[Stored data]
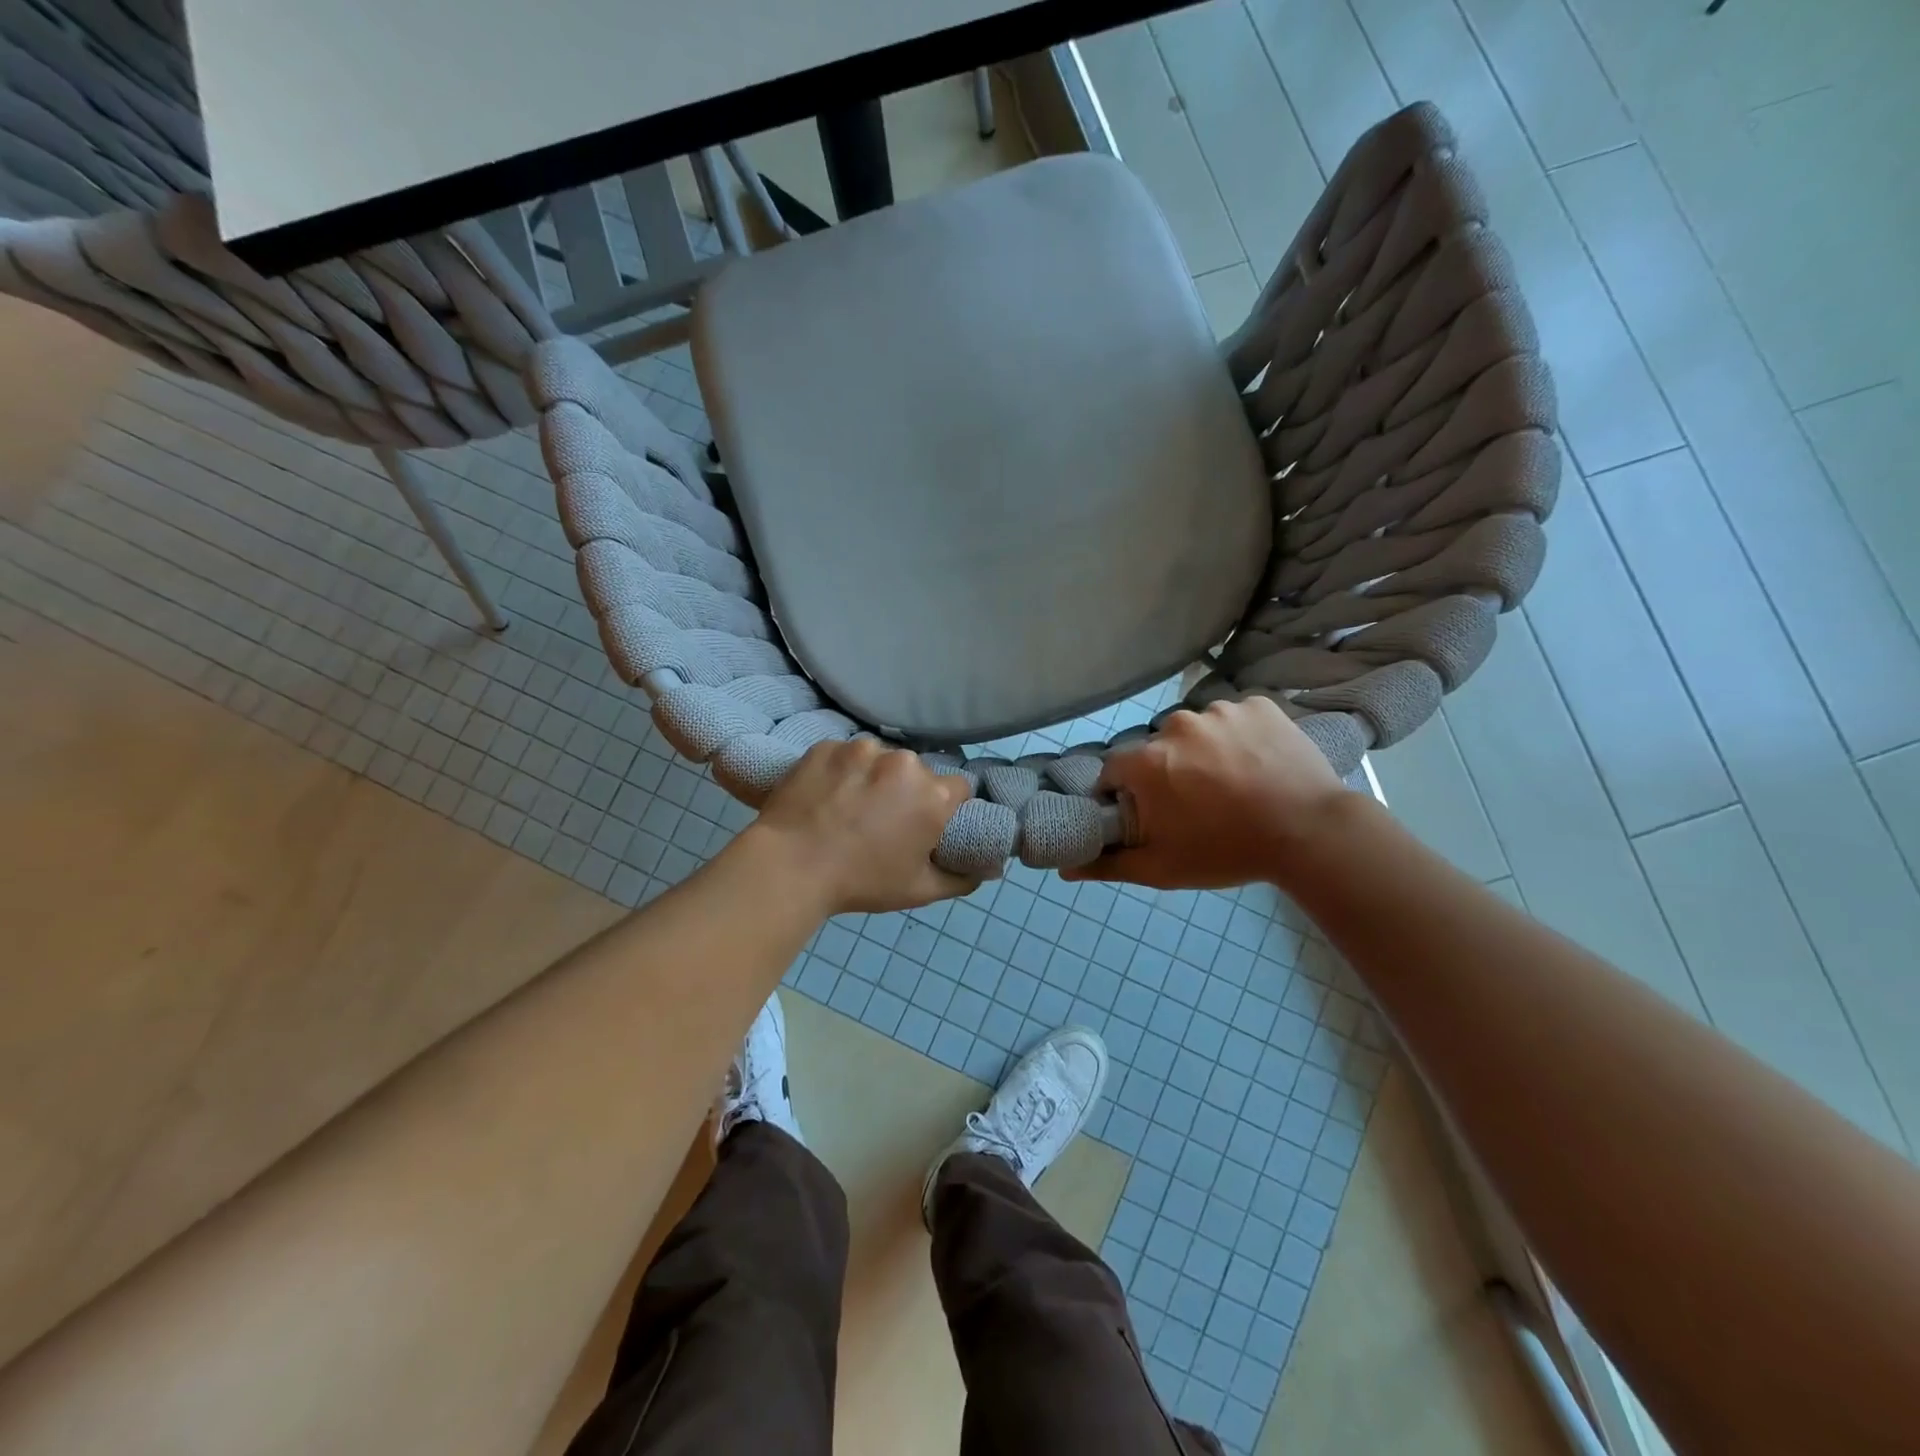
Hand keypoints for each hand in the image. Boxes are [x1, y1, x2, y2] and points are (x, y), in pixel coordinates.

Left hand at [745, 739, 976, 914]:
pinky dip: (840, 771)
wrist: (790, 866)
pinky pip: (843, 755)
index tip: (927, 824)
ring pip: (879, 760)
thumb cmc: (860, 882)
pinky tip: (825, 796)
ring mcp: (861, 749)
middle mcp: (903, 762)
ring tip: (849, 806)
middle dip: (907, 791)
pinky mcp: (826, 746)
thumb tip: (989, 869)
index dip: (947, 807)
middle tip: (883, 820)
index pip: (959, 789)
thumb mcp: (918, 891)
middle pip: (917, 772)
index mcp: (933, 794)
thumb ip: (961, 879)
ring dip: (873, 777)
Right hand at [1064, 697, 1355, 890]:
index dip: (1127, 793)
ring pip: (1197, 730)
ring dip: (1205, 751)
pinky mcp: (1259, 705)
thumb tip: (1064, 868)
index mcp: (1147, 761)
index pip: (1116, 770)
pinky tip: (1258, 763)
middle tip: (1197, 803)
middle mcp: (1176, 725)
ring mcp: (1221, 710)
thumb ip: (1109, 864)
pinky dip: (1240, 736)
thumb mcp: (1162, 868)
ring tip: (1234, 783)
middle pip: (1157, 749)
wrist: (1311, 834)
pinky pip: (1235, 717)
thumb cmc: (1226, 852)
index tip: (1150, 813)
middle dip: (1168, 772)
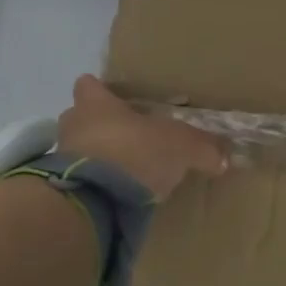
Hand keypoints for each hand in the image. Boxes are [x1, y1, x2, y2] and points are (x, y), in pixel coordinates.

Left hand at [56, 75, 227, 199]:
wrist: (95, 200)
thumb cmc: (135, 152)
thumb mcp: (181, 147)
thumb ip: (202, 149)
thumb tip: (224, 158)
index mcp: (96, 103)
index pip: (88, 85)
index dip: (102, 91)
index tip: (118, 101)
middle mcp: (73, 125)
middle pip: (82, 119)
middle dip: (101, 128)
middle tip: (129, 139)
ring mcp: (61, 159)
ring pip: (80, 151)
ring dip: (98, 159)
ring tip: (126, 173)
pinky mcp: (62, 190)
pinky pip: (81, 181)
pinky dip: (97, 186)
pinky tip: (118, 197)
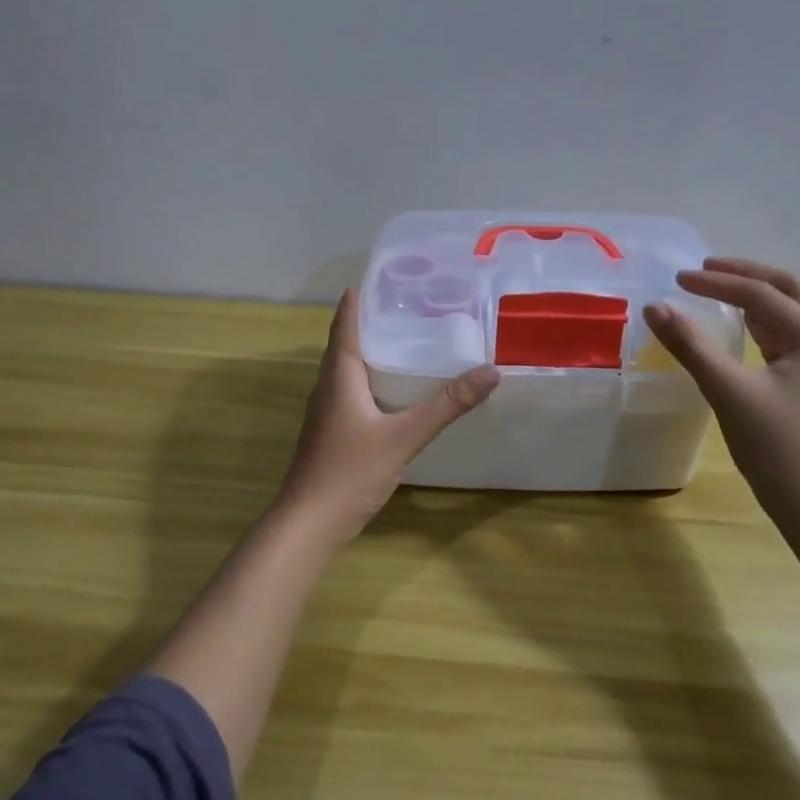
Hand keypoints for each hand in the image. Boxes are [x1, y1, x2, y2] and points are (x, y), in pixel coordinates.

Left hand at [276, 290, 499, 542]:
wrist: (309, 523)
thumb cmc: (349, 472)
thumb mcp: (404, 436)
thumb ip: (446, 405)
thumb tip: (490, 371)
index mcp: (339, 375)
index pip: (347, 321)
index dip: (363, 296)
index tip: (392, 276)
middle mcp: (329, 385)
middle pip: (349, 341)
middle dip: (378, 320)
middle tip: (417, 305)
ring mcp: (328, 411)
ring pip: (352, 369)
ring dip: (377, 351)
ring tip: (414, 340)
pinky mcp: (334, 431)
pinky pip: (355, 391)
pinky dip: (376, 380)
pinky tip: (400, 391)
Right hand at [643, 258, 799, 519]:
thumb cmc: (775, 447)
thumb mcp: (728, 391)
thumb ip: (691, 346)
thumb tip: (655, 308)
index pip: (762, 294)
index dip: (717, 282)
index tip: (678, 278)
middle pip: (787, 292)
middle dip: (746, 276)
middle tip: (705, 269)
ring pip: (788, 316)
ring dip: (754, 299)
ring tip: (716, 292)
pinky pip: (786, 341)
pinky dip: (759, 326)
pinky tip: (738, 331)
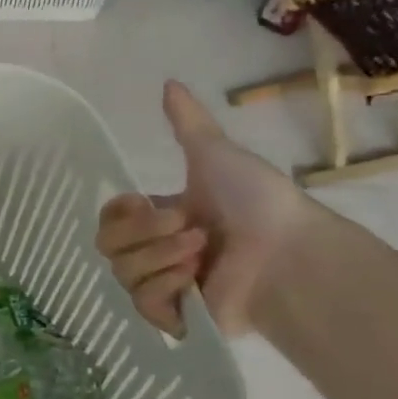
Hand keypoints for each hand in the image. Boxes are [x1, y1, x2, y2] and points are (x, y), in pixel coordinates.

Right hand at [96, 80, 317, 336]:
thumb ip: (187, 123)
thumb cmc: (256, 201)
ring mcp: (165, 285)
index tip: (142, 201)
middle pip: (108, 246)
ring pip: (123, 273)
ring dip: (159, 257)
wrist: (289, 253)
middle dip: (143, 233)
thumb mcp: (216, 154)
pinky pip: (141, 303)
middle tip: (185, 226)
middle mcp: (157, 251)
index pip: (109, 219)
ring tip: (200, 253)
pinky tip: (191, 282)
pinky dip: (163, 288)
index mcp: (161, 218)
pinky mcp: (176, 316)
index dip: (118, 212)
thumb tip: (169, 82)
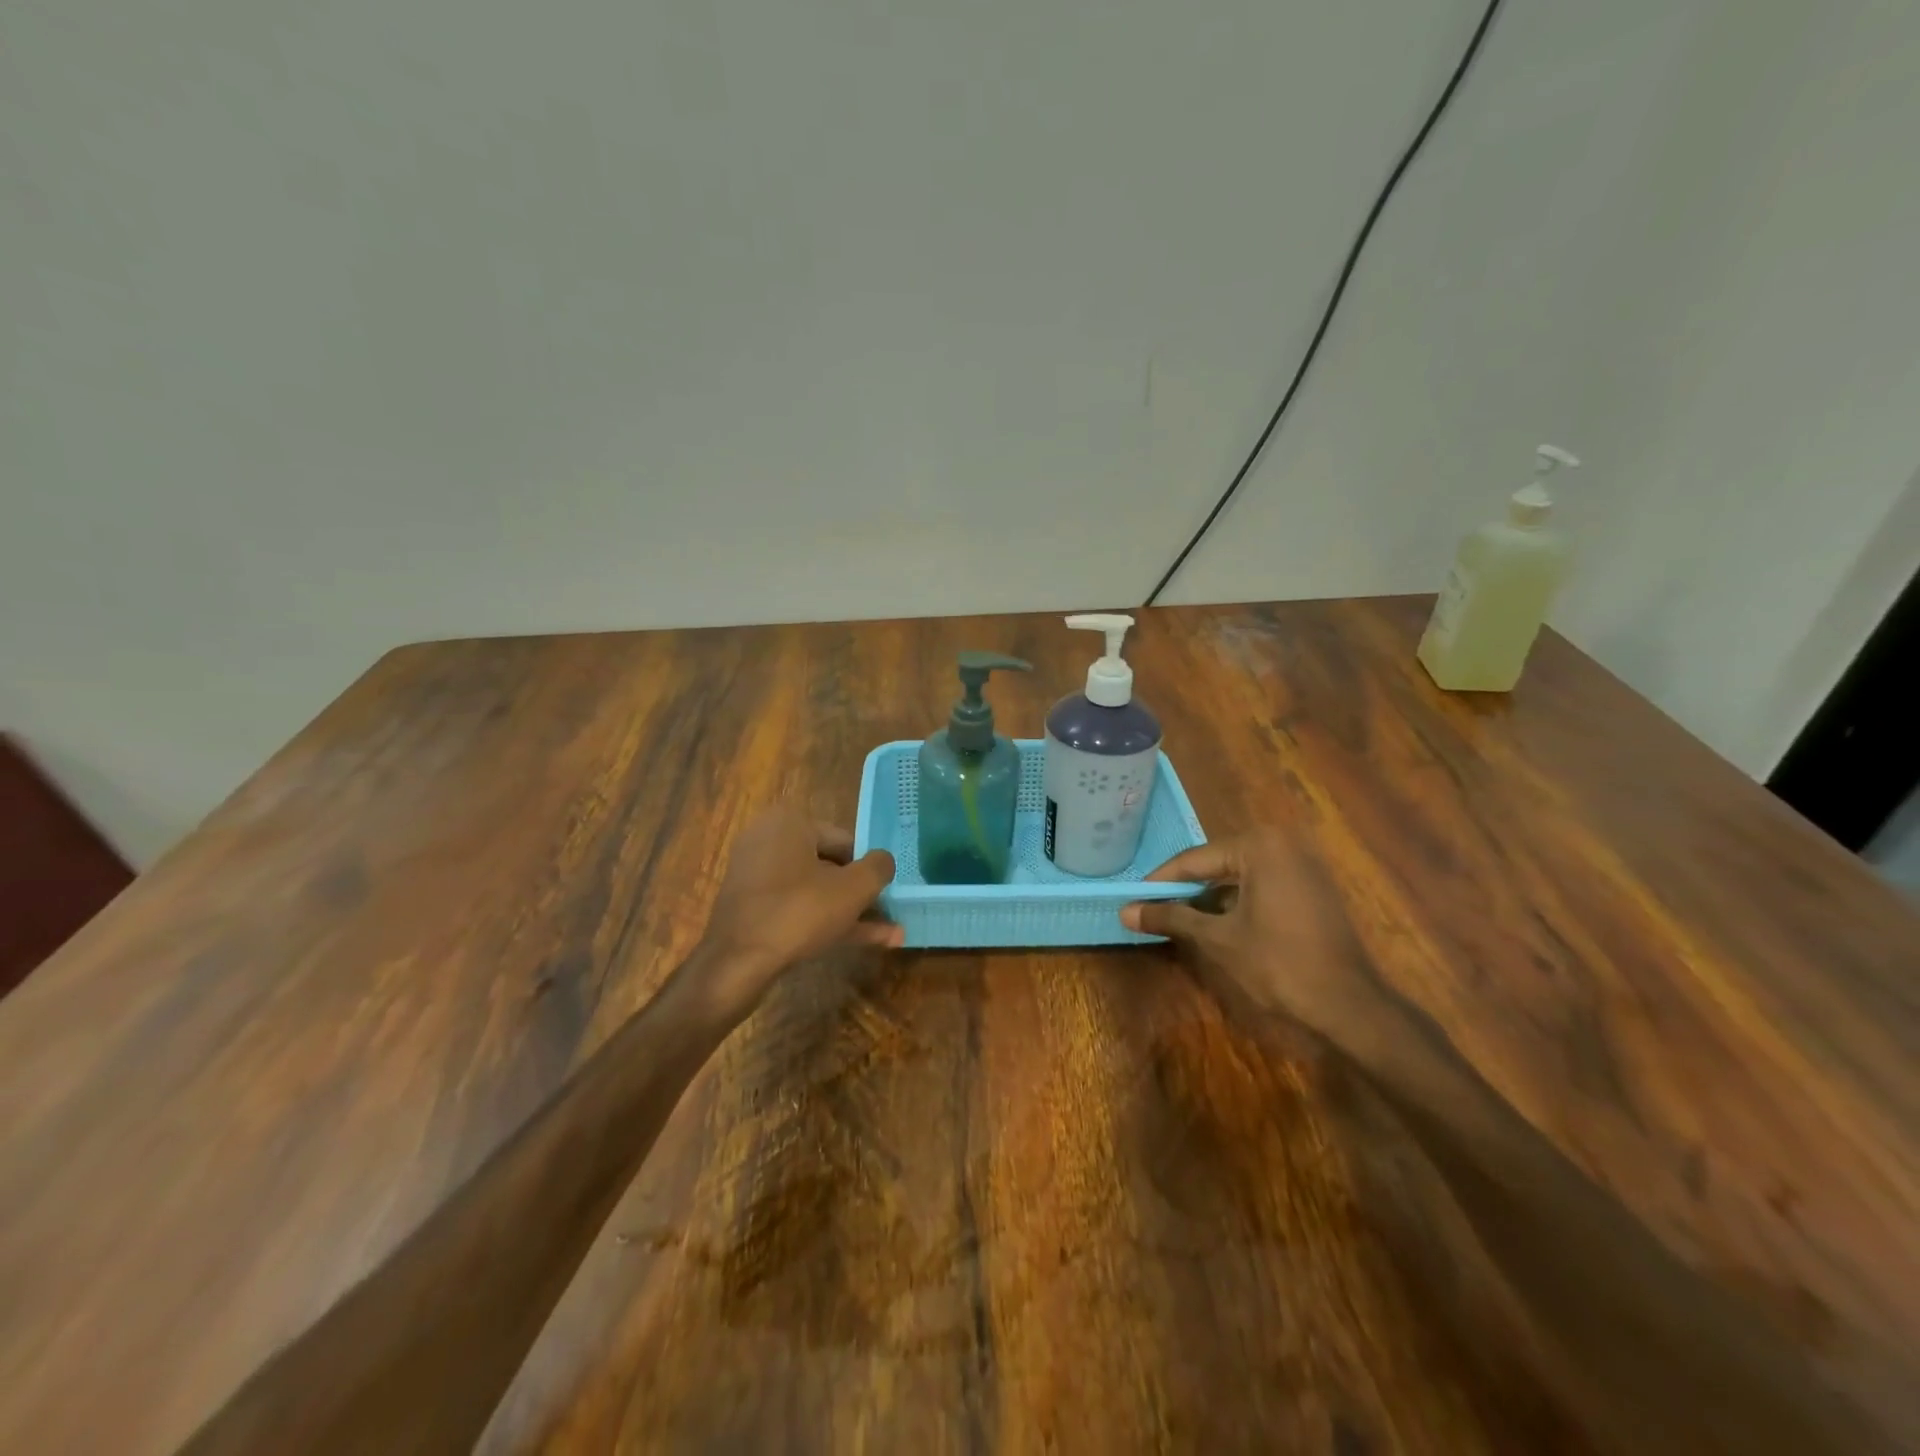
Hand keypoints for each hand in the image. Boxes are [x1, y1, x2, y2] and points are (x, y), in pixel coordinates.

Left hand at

▶ _What is expected_
In the entries above, find the line containing "middle pip: (82, 119)" and the line containing "middle dip: (143, 233)", then copy both and every line between them exactly, without any picture.

▶ _Response box_
middle pip: (82, 119)
middle dip: (101, 128)
middle tip: (129, 139)
ring mcp: (61, 159)
ring pip: (80, 151)
ring dip: (98, 159)
ring tip: (126, 173)
pinky mcp: (62, 190)
pinky pip: (81, 181)
pinky dip: (97, 186)
pinky tip: (118, 197)
Hand keypoints for each hand in the image. Boxes are [x1, y1, x2, y2] and points are (x, y), in pixel coordinates.

Left hand at [276, 290, 499, 542]:
wrist: (309, 523)
thumb cmc: (349, 472)
thumb mcp: (404, 436)
thumb ip: (446, 405)
thumb tip: (490, 371)
index mcp: (339, 375)
index pip: (347, 321)
index dip: (363, 296)
index tip: (392, 276)
middle mcp: (329, 385)
middle pip: (349, 341)
middle dip: (378, 320)
middle tip: (417, 305)
ring mcp: (328, 411)
ring pip: (352, 369)
ring dip: (377, 351)
ring tip: (414, 340)
pinky mcp: (334, 431)
pinky pip: (355, 391)
pinky dip: (376, 380)
pinky tip: (400, 391)
Right hand at [643, 258, 799, 519]:
thumb cmc: (775, 447)
thumb mcp: (728, 391)
thumb ip: (691, 346)
thumb tip: (655, 308)
index pip: (762, 294)
index dip: (717, 282)
index tip: (678, 278)
middle pip: (787, 292)
middle dip: (746, 276)
middle tip: (705, 269)
ring pip: (788, 316)
ring dip: (754, 299)
ring tip: (716, 292)
pinky pip: (786, 341)
pinky dip: (759, 326)
pinky tip: (738, 331)
Hand keypoints for each hand in the image. Boxes are [x1, y1, x2, y2] and points are (x, y), in pixel coordinates.

Right hand at [96, 80, 317, 336]:
thumb ip: (187, 123)
thumb cmc: (256, 201)
ring mcp: (165, 285)
index tip: (142, 201)
middle pip: (108, 246)
ring pip: (123, 273)
ring dip: (159, 257)
wrist: (289, 253)
middle dip: (143, 233)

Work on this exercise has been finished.